Autonomy is amongst the most-praised modern ideals; and the rhetoric of the self-determining individual — who authors their own life, free from the arbitrary authority of others — saturates liberal-democratic societies. Moral philosophy, bioethics and political theory have, for the most part, shared this enthusiasm. Similarly, the past few decades have seen the language of autonomy increasingly colonise politics, law and the care professions, particularly in the guise of giving individuals ever-more choice in certain aspects of public service provision.

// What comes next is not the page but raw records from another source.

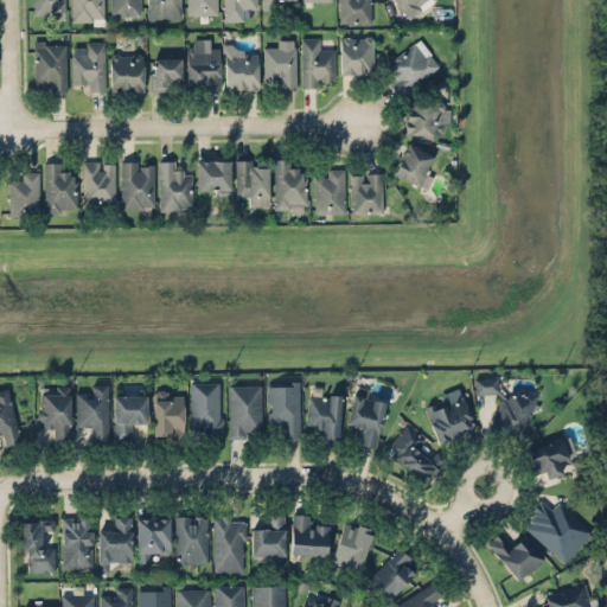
[(32,0),(32,14),(65,14),(65,0),(32,0)]
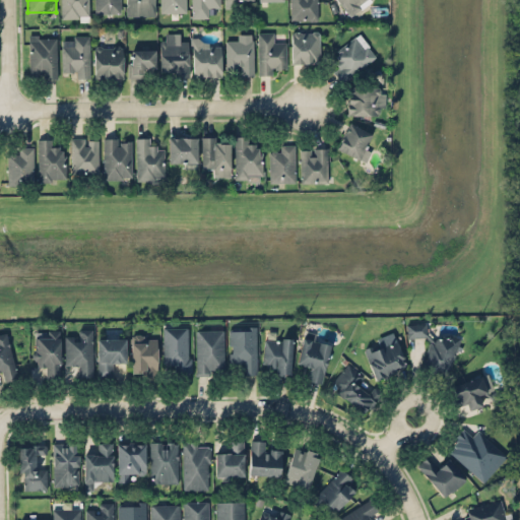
[(60,0),(60,19),(88,19),(88,0),(60,0)]
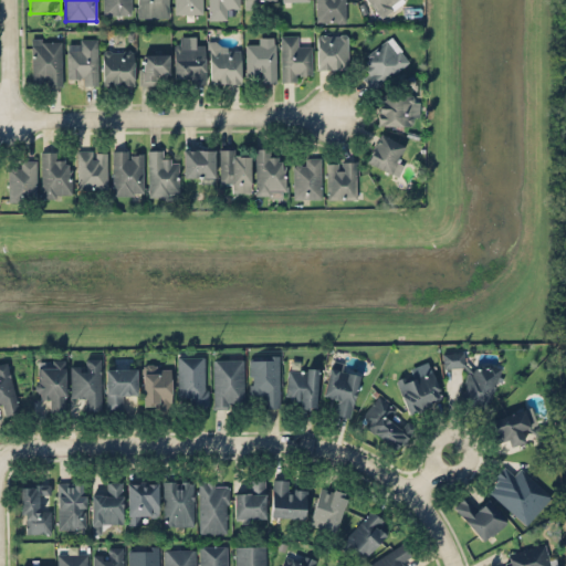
[(130,0),(103,0),(103,13),(130,13),(130,0)]
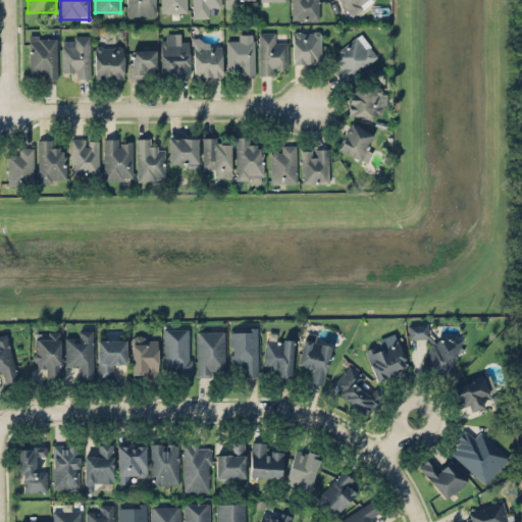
[(155,0),(125,0),(125,15),(155,15),(155,0)]
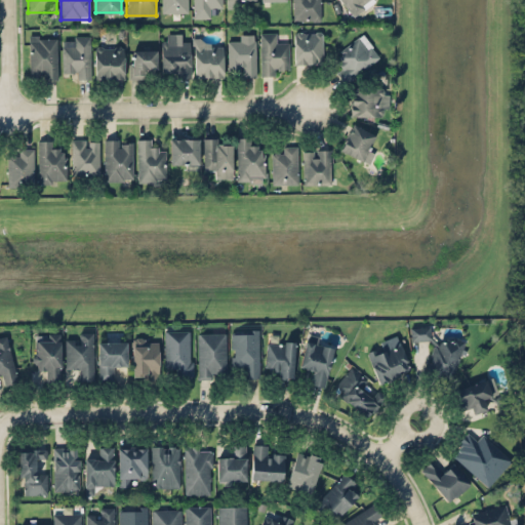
[(186,0),(161,0),(161,10),(186,10),(186,0)]
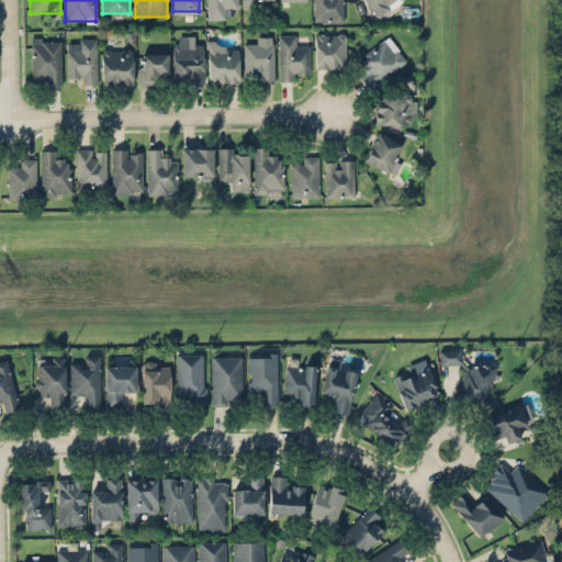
[(206,0),(206,18),(226,18),(226,7),(237,7),(237,0),(206,0)]
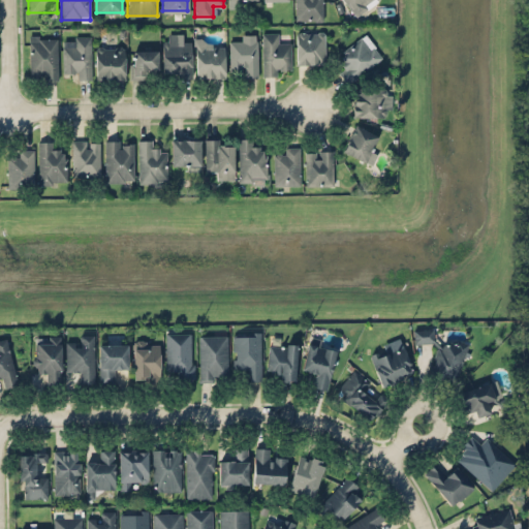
[(227,0),(228,8),(243,8),(242,0),(227,0)]
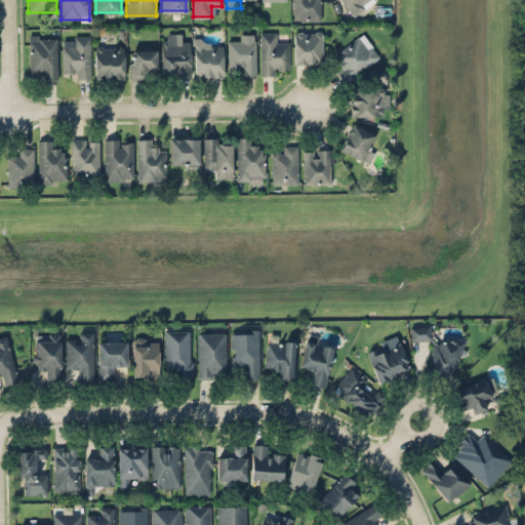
[(320,18),(320,0),(292,0),(292,18),(320,18)]
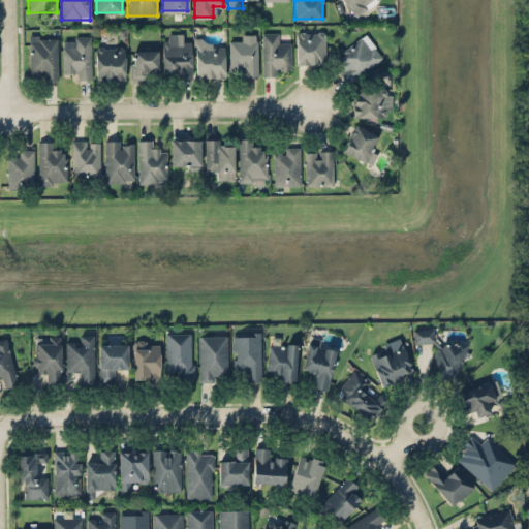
[(342,0),(354,17),(376,0),(342,0)]
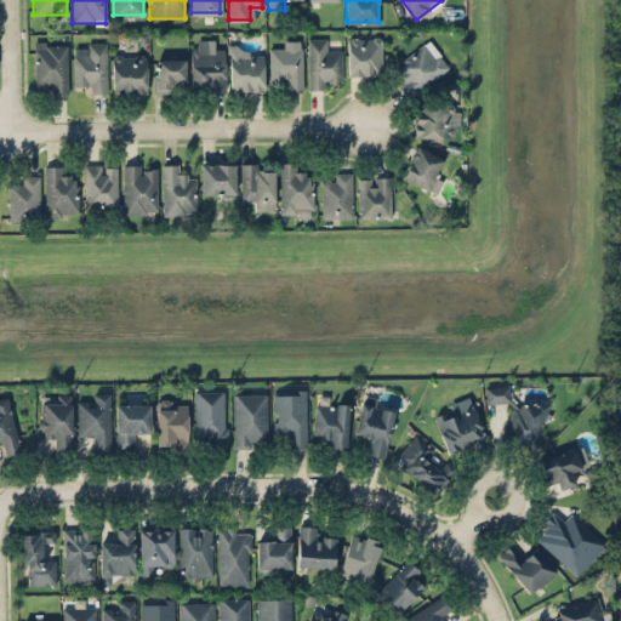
[(342,77),(342,50),(330,50),(330,36),(307,36),(307,87),(329,87),(329,77),(342,77)]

Critics of autonomy have not, however, been cowed by its dominance, and many attacks upon it are excoriating. For instance, feminist opponents have decried autonomy as “a thoroughly noxious concept” which shares in a “myth of masculinity” that requires disavowal of relationships that sustain us. Radical critiques of psychiatry lament an “illusion of autonomy” which suppresses social explanations of action and emotional distress, leading to a ‘magical voluntarism’ vastly exaggerating the power of the human will. Moral philosophy, in its valorisation of individual and rational autonomy, is said to admire “a naked Emperor of questionable legitimacy.” In medicine, an “autonomy cult” has been accused of tyrannising patients and medical staff alike. Similarly, commentators on social policy have bemoaned an “uncompromising and rigid worship of personal autonomy” and warned that the “mythology of pure and rational autonomy” leads to a false image of ourselves which is “naive, out of touch with an adequate understanding of human motivation, and, ultimately, philosophically and morally untenable.” Condemnation from communitarians, social scientists, and religious thinkers, amongst others, is no less damning, as we shall see.
The charges facing autonomy are varied: it is impossible or impracticable to achieve; it displaces other fundamental goods, such as solidarity or dignity; it is itself worthless or loathsome; it leads to or entrenches atomisation and other social ills; it is inappropriate for vulnerable, fallible and communal creatures like ourselves; it is an ideological fiction reinforcing a moribund rights-based liberalism; and so on. This report seeks to untangle these diverse and often-contradictory criticisms so that the case against autonomy can be assessed more readily. We will range over philosophy, politics, law, and other areas, with special attention paid to autonomy in medicine, psychiatry and care practice.